But you want to hear a zombie story? Fine, I'll tell you a zombie story.
No, really, don't. Dude, if you hate zombie stories, if zombie stories are beneath you, then don't tell a fucking zombie story.

The Last Weekend starts out witty and clever, but the "auctorial" 'tude has me quite ready to put it down after 25 pages.

Meanwhile, Motherless Child has completely pulled me in after 25 pages. The first trick was getting me to sympathize with the main character right from the opening scene:
Natalie started, caught the eyes of one bespectacled, boots-sporting pretend-cowboy who'd gone straight past Sophie to her, and felt herself blush. Did she really look decent in this dress anymore? Twenty-four years old and she already felt like a mom who'd donned a cheerleader costume in the hopes of feeling sexy again. Except Sophie'd been the cheerleader. And Johnson & Johnson wasn't sexy, no matter what dress it was wearing. Only the mom part was right.
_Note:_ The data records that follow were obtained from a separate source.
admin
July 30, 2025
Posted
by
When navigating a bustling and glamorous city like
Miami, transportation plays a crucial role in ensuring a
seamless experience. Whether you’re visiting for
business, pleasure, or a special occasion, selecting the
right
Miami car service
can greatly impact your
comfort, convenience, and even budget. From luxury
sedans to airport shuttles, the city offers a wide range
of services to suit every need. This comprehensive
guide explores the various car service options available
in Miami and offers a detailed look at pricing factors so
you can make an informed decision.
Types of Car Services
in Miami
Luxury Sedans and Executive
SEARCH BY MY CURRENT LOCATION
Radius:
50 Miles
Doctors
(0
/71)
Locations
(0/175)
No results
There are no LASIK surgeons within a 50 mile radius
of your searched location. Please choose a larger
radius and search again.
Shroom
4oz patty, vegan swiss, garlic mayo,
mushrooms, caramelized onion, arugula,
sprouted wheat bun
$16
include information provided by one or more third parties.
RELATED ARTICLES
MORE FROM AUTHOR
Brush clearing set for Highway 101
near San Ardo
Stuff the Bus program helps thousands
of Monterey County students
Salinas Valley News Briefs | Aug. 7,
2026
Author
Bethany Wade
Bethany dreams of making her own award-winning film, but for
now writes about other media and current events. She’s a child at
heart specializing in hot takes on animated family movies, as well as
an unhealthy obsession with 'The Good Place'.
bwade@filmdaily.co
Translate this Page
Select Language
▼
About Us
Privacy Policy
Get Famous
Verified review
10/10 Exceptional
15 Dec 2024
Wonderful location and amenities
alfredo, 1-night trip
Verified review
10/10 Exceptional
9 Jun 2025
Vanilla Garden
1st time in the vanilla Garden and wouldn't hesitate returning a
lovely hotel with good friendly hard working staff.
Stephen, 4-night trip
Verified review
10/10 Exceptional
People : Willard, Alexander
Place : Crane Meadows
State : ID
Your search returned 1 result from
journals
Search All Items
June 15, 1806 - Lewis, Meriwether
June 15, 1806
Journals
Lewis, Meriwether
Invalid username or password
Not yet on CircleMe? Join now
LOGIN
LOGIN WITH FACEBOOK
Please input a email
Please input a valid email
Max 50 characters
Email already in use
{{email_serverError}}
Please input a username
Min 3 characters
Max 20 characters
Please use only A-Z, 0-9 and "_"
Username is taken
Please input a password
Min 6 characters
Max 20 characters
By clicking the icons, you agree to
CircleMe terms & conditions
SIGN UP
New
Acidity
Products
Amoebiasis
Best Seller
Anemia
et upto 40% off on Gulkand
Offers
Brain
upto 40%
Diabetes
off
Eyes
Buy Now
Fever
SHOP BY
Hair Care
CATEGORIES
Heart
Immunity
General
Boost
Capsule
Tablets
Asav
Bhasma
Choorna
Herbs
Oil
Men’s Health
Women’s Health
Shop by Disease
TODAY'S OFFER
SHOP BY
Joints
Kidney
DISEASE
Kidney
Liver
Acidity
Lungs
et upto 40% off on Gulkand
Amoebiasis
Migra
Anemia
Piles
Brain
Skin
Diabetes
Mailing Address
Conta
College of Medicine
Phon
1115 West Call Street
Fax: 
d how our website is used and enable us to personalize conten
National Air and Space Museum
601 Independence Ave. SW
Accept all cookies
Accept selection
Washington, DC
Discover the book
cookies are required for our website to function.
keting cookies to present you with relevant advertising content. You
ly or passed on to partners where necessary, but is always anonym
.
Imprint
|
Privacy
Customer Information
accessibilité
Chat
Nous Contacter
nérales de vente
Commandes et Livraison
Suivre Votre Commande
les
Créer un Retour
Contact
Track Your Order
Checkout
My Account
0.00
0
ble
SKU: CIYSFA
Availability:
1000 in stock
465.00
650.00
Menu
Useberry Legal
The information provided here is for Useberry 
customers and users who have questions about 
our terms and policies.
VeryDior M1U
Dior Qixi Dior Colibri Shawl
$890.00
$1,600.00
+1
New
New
"I'm going to check on our children," Natalie said.
Natalie is struggling to redefine herself as a single mom. Getting involved with a vampire is not going to help. It's easy to empathize with her conflicting emotions at feeling suddenly energized but also fearful, and that makes me want to keep reading.

THE WINNER: Motherless Child by Glen Hirshberg

Motherless Child moves on to the second round, to take on Mentats of Dune by Brian Herbert & Kevin J. Anderson.